**YOUR TASK**
Reproduce, word for word, all the text in the material below.

Segment Start: DATA TO EXAMINE

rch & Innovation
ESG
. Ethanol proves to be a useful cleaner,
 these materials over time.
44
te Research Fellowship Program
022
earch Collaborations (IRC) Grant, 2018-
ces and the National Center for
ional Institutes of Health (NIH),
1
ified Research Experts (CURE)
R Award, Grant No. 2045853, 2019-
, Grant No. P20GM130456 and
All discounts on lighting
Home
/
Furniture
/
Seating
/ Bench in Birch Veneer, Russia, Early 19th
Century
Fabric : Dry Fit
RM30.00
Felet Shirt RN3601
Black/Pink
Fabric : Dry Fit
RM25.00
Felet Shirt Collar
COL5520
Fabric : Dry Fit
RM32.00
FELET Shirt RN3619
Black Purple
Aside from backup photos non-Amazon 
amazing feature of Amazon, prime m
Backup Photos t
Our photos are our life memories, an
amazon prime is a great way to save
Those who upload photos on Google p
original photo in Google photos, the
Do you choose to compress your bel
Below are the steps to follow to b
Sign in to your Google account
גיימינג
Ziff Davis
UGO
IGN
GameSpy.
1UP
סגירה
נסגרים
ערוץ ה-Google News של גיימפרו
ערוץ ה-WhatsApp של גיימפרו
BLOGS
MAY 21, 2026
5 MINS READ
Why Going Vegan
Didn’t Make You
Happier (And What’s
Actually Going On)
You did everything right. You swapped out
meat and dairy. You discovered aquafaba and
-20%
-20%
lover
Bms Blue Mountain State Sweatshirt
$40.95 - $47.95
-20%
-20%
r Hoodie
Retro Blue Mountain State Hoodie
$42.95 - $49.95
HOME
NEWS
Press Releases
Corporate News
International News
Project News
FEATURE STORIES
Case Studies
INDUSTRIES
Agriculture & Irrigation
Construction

Segment End: DATA TO EXAMINE

**RESPONSE TO THIS TASK**
rch & Innovation
ESG
. Ethanol proves to be a useful cleaner,
 these materials over time.
44
te Research Fellowship Program
022
earch Collaborations (IRC) Grant, 2018-
ces and the National Center for
ional Institutes of Health (NIH),
1
ified Research Experts (CURE)
R Award, Grant No. 2045853, 2019-
, Grant No. P20GM130456 and
All discounts on lighting
Home
/
Furniture
/
Seating
/ Bench in Birch Veneer, Russia, Early 19th
Century
Fabric : Dry Fit
RM30.00
Felet Shirt RN3601
Black/Pink
Fabric : Dry Fit
RM25.00
Felet Shirt Collar
COL5520
Fabric : Dry Fit
RM32.00
FELET Shirt RN3619
Black Purple
Aside from backup photos non-Amazon 
amazing feature of Amazon, prime m
Backup Photos t
Our photos are our life memories, an
amazon prime is a great way to save
Those who upload photos on Google p
original photo in Google photos, the
Do you choose to compress your bel
Below are the steps to follow to b
Sign in to your Google account
גיימינג
Ziff Davis
UGO
IGN
GameSpy.
1UP
סגירה
נסגרים
ערוץ ה-Google News של גיימפרו
ערוץ ה-WhatsApp של גיימפרו
BLOGS
MAY 21, 2026
5 MINS READ
Why Going Vegan
Didn’t Make You
Happier (And What’s
Actually Going On)
You did everything right. You swapped out
meat and dairy. You discovered aquafaba and
-20%
-20%
lover
Bms Blue Mountain State Sweatshirt
$40.95 - $47.95
-20%
-20%
r Hoodie
Retro Blue Mountain State Hoodie
$42.95 - $49.95
HOME
NEWS
Press Releases
Corporate News
International News
Project News
FEATURE STORIES
Case Studies
INDUSTRIES
Agriculture & Irrigation
Construction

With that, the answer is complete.